Tuesday music musings, 11.2.14

It’s not always so cute to see Beatles fanboys get worked up over some perceived disrespect of whatever mark they made on popular music and American popular culture, but this is a rare exception:

Record of the Year, 1964: The was, of  course the year of the Beatles. But in all their wisdom, the Grammy voters selected Stan Getz and Astrud Gilberto’s “Girl From Ipanema” as Record of the Year. More outrageous, the Best Rock and Roll Recording was Petula Clark’s forgettable pop quickie, “Downtown.” The Beatles did win Best New Artist and Best Performance by a Vocal Group. Ironically, the song that garnered them the latter award was “A Hard Day’s Night,” even though that year’s winner for Best Motion Picture Score was … “Mary Poppins.”

Let me amplify on that a bit. In 1964, the Beatles had 19 Top 40 singles, including six No. 1s. 19! We’re talking about everything from “I Want to Hold Your Hand” to “I Feel Fine.” The only one of those 19 I’d rank behind “The Girl From Ipanema” is “My Bonnie” (which was done with Tony Sheridan and originally released in 1961).

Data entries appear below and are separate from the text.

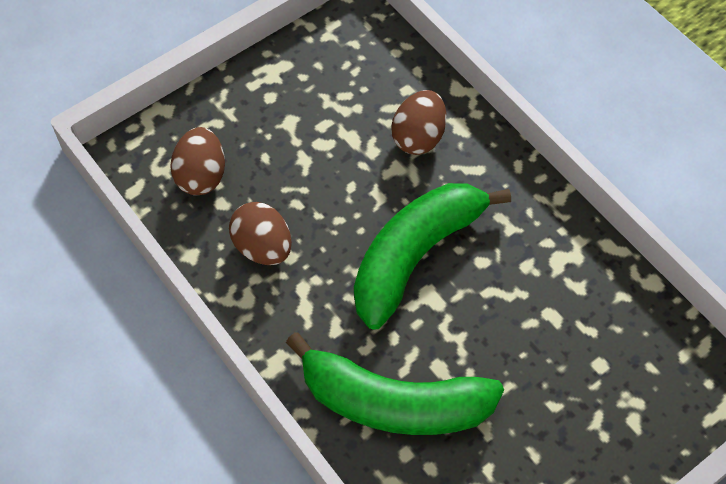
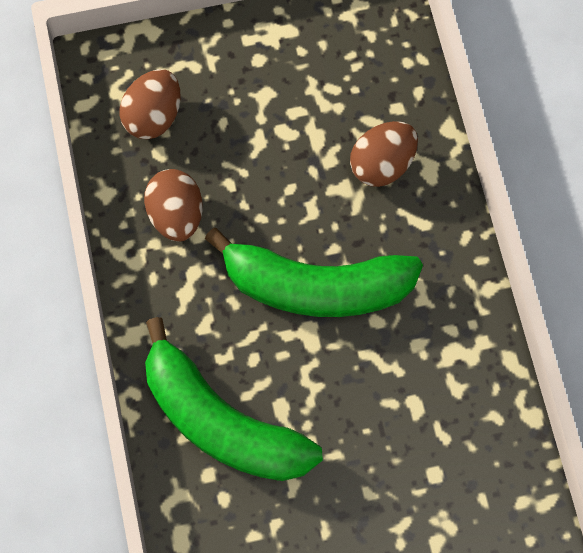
camera: 25 degrees right, 10 degrees up
green banana [354,183,511,330] -> green banana turned 150 degrees counterclockwise [205,228,423,317]

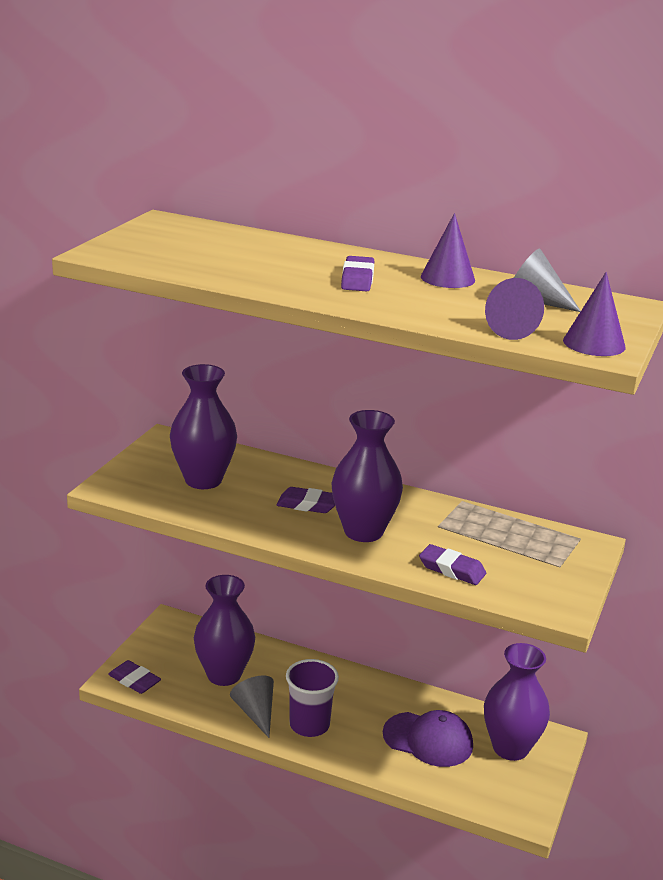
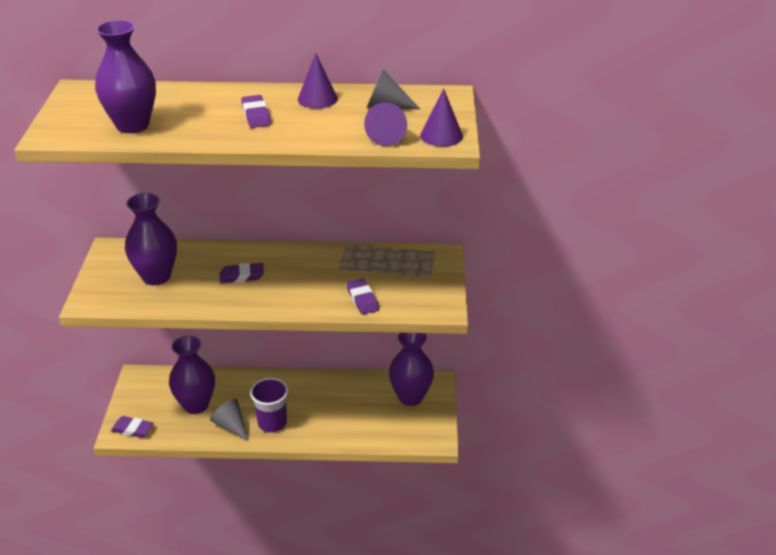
camera: 20 degrees left, 10 degrees up
purple vase [331,410,403,542] -> purple vase moved to [95,20,156,133]
purple cap [383,710,473,767] -> none
purple eraser [419,544,486,585] -> purple eraser turned 60 degrees clockwise [346,278,379,315]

The whole thing goes on in that vein, and all I can do is just laugh and shake my head. Seriously, why not just dismiss the Grammys as the farce they so often are and go on?

If my research was correct, the Rolling Stones never won any Grammys for any of their seminal works either, but oddly enough I don’t think I’ve seen any Rolling Stones fans get all in a tizzy about it. The same goes for Rush, just to cite another example. The Grammy Awards are legendary for this sort of thing. Hell, people still talk in certain circles 20 years later about Jethro Tull beating Metallica in the Best Hard Rock/Metal Performance Vocal or Instrumental category at the 1989 Grammys. And was Faith Hill’s Breathe really the best that country music had to offer for 2001 eligibility period? Yeah, every so often they get it right, but the rest of the time it’s like, “meh, so what?” Should the Beatles have won those awards? Maybe, maybe not. But even if they had won, they’d still have been overrated.

Next up, via Country California, Eric Church to Rolling Stone:

I can’t imagine continuing to try to push the envelope.

It’d have been nice if the RS writer asked Church why he felt the need to continually “push the envelope,” whatever the hell that means anymore. He may or may not be the best thing since Waylon (I’m going to go with not judging from what I’ve heard so far), but with all that pretentious posturing I just can’t take him seriously. I’m beginning to think he really doesn’t have nearly as much confidence in his artistry as he likes to make people think he does. If he did, he wouldn’t be such a loudmouth.

And I never thought I’d side with Rascal Flatts in pretty much any argument, let alone sympathize with them, but I totally do re: kicking Church off their tour:

We asked him four times to stay to the allotted amount of time that he had to play. We sat him down in our dressing room and were like, ‘Look. We’ll put you on early so you can play longer. But please, just be off the stage because we still have to do our show.’

For every minute that you go overtime, especially in New York City, you’re charged thousands of dollars by the minute in labor fees.

If he’d cost me that kind of money I’d have been hard-pressed to give him one chance, let alone four.